We’ve all seen the headlines. “Man found to be shedding virulent strain of polio”; “Virulent flu strain in Europe hits the economy”; “Most virulent strain of E. coli ever seen contains DNA sequences from plague bacteria.”
To most of us “virulent” means “aggressive,” or just plain “bad,” but to a microbiologist it has a more specific meaning. Virulent strains of bacteria are ones that produce “virulence factors,” small molecules and proteins that convert a benign bacterium into a pathogen.
They make the difference between E. coli that are helpful members of our gut microbiome and the E. coli O157:H7 responsible for the Jack-in-the-Box outbreak.
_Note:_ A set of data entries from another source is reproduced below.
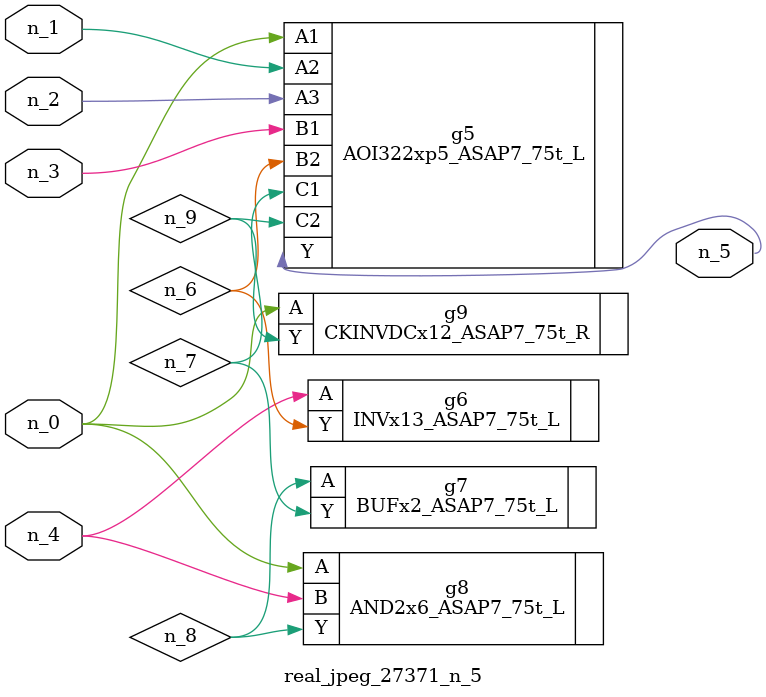
<source format=v>
module real_jpeg_27371_n_5 (n_4, n_0, n_1, n_2, n_3, n_5);

input n_4;
input n_0;
input n_1;
input n_2;
input n_3;

output n_5;

wire n_8;
wire n_6;
wire n_7;
wire n_9;

AOI322xp5_ASAP7_75t_L g5 ( 
.A1(n_0),
.A2(n_1),
.A3(n_2),
.B1(n_3),
.B2(n_6),
.C1(n_7),
.C2(n_9),
.Y(n_5)
);

AND2x6_ASAP7_75t_L g8 ( 
.A(n_0),
.B(n_4),
.Y(n_8)
);

CKINVDCx12_ASAP7_75t_R g9 ( 
.A(n_0),
.Y(n_9)
);

INVx13_ASAP7_75t_L g6 ( 
.A(n_4),
.Y(n_6)
);

BUFx2_ASAP7_75t_L g7 ( 
.A(n_8),
.Y(n_7)
);


endmodule
</source>
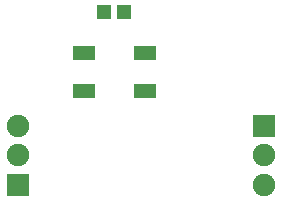
<source format=gbr>
G04 EAGLE Gerber RS-274X export*
G75*
%MOMM*%
%FSLAX34Y34*%
%LPD*%
%INSoldermask Top*%
%IPPOS*%
%AMOC8*
5,1,8,0,0,1.08239X$1,22.5*%
G01*
%ADD10R,1.303200X1.203200*%
%ADD11R,1.912800X1.912800*%
%ADD12C,1.912800*%
%ADD13R,1.854200X1.203200*%


D10*
X169300Y228600D03*
X186300Y228600D03*
D11*
X96266Y82042D03*
D12*
X96266Y107042D03*
X96266Y132042D03*
D11*
X304546Y132080D03*
D12*
X304546Y107080D03*
X304546Y82080D03*
D13*
X203570Y161800D03*
X152030Y161800D03*
X152030Y193800D03*
X203570Y193800D03*
M02*

</source>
Virulence factors allow bacteria to evade the human immune system, to infect tissues and cells and to establish a foothold within the body. Without them, bacteria would be rapidly cleared by the immune system and unable to establish an infection.
Tim Wencewicz, PhD, assistant professor of chemistry in Arts & Sciences at Washington University in St. Louis, thinks we should be looking for agents that block virulence factors rather than continuing to search for ones to kill bacteria outright. In his vision, antivirulence antibiotics would replace failing bactericidal ones.
“Do we have to find molecules that kill bacteria to fight bacterial infections?,” he asks. “Is that really what we have to do?”
Traditional antibiotics carry with them the seeds of their own destruction, he said. The megadoses of broad spectrum antibiotics often given to patients in clinical medicine apply tremendous selective pressure to bacterial communities, creating rich opportunities for resistant strains by eliminating all susceptible ones.
“Antivirulence antibiotics would apply much less selective pressure,” Wencewicz said. “If you treat bacteria in a test tube with an antivirulence antibiotic, the bacteria will grow as if there is no antibiotic there. But if you treat bacteria in the human body, bacterial growth will be suppressed. The antivirulence antibiotic behaves like a traditional bacteriostatic antibiotic, suppressing pathogen’s growth until the immune system has time to recognize and clear it.
“We could give anti-virulence antibiotics to people with healthy immune systems, who would be able to clear infections with this assistance,” he said, “and traditional antibiotics combined with antivirulence therapies to people with compromised immune systems, who really need them.”
In the online issue of the February issue of the ACS journal Infectious Diseases, Wencewicz describes one possible drug target: an iron-seeking molecule secreted by the bacterium Acinetobacter baumannii. Now that the complex biochemistry of this virulence factor is better understood, he plans to start looking for agents that block its synthesis or activity.